Nvidia, entreprise créée en 1993 à Santa Clara, en Californie, est devenue ces dernières semaines l’entreprise la plus valorisée au monde, avec une capitalisation boursière dépassant les 3 400 milliards de dollars. Cette prouesse est due à son quasi-monopole sur les microprocesseurs destinés à l’intelligence artificielle, des puces vendues jusqu’à 40 000 dollars l’unité.
Le patron de Nvidia, Jensen Huang, est la nouvelle coqueluche de la tech, devant Tim Cook (Apple) ou Sam Altman (OpenAI). Arrivé aux États-Unis à 9 ans, diplômé d’une université de second rang, ce fan de ping-pong a créé Nvidia à 30 ans avec deux anciens collègues. Ils ont misé sur la démocratisation du jeu vidéo, sans expérience dans les affaires ni business plan.

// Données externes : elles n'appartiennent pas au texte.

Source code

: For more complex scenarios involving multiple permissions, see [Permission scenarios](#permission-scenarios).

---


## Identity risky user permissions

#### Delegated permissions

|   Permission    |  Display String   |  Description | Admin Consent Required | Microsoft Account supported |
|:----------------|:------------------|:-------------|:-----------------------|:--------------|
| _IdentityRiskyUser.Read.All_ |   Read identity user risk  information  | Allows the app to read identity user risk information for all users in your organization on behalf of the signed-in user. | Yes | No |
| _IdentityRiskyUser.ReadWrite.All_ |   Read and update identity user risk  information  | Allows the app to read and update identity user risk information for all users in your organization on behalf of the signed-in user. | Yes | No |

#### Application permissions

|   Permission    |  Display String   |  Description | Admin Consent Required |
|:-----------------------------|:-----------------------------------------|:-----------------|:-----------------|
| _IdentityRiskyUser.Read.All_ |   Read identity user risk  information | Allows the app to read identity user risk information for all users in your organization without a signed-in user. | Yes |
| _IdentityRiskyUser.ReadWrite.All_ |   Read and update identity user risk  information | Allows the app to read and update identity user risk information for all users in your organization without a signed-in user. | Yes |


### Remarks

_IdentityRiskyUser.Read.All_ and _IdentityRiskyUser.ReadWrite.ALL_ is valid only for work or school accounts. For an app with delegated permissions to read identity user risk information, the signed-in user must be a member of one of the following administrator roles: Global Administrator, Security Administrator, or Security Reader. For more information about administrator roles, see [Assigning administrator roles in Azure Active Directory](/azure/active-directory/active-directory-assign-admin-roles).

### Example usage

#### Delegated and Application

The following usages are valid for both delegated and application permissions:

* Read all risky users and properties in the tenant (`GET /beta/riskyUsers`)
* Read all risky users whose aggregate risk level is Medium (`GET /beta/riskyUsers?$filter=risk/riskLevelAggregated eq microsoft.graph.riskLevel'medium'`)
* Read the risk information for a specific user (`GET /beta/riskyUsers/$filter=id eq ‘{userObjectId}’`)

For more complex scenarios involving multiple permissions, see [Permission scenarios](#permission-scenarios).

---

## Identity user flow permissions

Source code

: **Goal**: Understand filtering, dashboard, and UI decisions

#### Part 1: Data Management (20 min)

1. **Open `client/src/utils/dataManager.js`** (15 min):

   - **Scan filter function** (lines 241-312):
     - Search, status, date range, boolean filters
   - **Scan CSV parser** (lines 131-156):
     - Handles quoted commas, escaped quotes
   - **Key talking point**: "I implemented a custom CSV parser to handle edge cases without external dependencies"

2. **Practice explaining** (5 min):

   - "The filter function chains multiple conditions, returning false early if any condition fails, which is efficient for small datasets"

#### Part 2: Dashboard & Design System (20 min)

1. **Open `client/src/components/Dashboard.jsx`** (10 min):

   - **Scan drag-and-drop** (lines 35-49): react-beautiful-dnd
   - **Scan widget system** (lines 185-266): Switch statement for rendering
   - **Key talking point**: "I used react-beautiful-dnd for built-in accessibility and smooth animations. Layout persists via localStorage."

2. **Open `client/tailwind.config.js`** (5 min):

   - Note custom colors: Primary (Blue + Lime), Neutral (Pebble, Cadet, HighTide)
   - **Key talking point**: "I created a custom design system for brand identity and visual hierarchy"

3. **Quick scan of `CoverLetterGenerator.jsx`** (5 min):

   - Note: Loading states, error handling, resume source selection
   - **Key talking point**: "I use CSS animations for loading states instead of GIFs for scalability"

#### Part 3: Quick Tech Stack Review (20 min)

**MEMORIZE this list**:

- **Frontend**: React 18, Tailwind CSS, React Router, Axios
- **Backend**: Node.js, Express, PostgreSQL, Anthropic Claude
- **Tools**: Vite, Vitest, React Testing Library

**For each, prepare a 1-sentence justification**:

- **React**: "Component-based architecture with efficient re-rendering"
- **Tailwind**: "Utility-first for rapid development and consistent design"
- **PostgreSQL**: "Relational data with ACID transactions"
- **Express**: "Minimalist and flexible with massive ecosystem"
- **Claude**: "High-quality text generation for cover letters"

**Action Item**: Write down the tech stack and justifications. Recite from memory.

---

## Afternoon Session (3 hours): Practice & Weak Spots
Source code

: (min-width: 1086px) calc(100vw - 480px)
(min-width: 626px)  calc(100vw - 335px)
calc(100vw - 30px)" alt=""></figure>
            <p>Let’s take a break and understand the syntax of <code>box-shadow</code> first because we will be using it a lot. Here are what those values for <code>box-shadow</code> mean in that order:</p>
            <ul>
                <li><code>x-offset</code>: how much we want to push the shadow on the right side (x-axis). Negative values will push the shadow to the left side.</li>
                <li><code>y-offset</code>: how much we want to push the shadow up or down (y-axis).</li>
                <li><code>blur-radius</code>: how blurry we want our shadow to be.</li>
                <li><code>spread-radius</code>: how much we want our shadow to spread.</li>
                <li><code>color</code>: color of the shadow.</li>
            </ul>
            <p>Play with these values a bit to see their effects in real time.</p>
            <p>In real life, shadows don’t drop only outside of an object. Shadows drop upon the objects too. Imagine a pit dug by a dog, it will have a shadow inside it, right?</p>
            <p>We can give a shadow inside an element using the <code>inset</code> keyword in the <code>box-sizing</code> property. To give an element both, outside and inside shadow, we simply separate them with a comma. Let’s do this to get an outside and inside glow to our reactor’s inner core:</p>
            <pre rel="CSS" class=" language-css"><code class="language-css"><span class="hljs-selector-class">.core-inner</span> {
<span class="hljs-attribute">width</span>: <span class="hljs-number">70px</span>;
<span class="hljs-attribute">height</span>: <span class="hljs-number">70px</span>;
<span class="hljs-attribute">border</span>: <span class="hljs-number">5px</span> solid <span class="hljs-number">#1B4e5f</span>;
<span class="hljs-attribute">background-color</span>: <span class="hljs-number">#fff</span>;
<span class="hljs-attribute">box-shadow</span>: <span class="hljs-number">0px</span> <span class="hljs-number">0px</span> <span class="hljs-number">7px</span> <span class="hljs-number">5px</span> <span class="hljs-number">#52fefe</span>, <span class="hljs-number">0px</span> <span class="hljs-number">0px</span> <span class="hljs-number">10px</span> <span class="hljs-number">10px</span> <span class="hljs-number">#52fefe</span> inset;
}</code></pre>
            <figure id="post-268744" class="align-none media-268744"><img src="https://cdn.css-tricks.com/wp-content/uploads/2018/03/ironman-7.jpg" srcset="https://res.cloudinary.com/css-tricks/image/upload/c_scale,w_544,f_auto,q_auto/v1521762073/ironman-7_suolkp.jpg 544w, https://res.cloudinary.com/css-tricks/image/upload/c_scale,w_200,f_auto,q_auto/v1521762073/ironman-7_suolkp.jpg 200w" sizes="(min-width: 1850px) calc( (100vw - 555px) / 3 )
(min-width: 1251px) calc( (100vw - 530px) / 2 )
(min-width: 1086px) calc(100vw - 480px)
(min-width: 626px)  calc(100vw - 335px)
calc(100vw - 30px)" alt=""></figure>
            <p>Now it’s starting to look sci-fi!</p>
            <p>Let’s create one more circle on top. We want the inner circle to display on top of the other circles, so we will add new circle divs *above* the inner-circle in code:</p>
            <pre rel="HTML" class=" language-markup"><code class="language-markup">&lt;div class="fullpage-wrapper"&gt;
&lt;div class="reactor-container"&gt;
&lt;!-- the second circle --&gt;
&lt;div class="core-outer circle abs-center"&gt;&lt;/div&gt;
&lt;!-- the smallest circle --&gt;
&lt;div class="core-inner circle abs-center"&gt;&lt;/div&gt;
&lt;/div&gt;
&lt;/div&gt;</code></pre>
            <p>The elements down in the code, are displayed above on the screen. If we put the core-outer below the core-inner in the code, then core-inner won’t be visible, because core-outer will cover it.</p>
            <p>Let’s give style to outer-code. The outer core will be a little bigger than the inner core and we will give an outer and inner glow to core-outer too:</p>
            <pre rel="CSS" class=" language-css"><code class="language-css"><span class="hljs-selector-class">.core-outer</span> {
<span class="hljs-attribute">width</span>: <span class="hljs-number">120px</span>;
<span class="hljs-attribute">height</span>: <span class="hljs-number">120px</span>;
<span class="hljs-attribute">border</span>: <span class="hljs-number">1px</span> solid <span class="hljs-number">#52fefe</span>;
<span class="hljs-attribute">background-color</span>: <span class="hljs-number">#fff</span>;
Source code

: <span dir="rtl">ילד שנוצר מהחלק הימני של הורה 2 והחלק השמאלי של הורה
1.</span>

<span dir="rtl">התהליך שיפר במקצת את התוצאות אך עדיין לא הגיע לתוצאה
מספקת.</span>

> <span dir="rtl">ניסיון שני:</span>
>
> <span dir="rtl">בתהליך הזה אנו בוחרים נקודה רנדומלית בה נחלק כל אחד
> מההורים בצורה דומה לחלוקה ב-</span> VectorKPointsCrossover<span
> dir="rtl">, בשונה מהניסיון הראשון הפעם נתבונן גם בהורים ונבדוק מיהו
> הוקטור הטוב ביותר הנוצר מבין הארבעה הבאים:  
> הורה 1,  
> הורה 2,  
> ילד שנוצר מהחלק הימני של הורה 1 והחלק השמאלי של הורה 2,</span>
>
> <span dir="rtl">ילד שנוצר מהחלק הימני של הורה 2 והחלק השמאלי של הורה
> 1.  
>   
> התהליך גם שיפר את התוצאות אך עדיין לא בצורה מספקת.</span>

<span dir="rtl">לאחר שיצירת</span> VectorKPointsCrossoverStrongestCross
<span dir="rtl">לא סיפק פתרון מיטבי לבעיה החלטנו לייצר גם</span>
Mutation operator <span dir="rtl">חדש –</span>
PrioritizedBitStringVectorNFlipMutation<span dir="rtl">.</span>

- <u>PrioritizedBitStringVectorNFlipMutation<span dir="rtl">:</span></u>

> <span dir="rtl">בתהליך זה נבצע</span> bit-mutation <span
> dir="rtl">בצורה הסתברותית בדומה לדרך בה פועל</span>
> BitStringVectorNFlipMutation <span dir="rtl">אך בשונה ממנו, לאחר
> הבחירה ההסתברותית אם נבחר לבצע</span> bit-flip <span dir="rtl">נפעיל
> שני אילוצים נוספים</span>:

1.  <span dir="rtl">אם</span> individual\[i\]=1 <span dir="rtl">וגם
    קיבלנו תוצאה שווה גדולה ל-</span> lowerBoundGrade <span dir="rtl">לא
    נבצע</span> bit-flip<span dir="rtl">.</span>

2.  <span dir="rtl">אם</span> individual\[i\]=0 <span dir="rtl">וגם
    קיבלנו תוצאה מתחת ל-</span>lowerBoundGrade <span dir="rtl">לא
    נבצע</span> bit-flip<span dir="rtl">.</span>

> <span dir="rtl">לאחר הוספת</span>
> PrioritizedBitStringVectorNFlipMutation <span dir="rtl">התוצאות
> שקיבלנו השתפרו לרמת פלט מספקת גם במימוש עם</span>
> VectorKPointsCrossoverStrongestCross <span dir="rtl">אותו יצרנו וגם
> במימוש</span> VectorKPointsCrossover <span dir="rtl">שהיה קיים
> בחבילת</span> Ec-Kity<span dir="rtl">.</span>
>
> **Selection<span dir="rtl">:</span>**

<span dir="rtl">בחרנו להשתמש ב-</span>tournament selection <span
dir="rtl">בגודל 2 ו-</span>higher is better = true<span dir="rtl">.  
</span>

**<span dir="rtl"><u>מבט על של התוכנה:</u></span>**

L’explosion de la demande en IA générative
L’arrivée de ChatGPT à la fin de 2022 et de l’IA générative a fait exploser la demande en microprocesseurs. Nvidia, qui fournit les composants pour le traitement des données, le stockage et l’intelligence artificielle les plus puissants du marché, détient 75 % à 80 % du marché des puces d’accélération pour l’IA.
La puce H100, symbole de la puissance de Nvidia
La puce H100, composée de 80 milliards de transistors, permet aux modèles d’IA d’être entraînés neuf fois plus rapidement que la moyenne. Elle est devenue un symbole de la puissance de Nvidia, qui dispose d’une bonne longueur d’avance sur ses concurrents.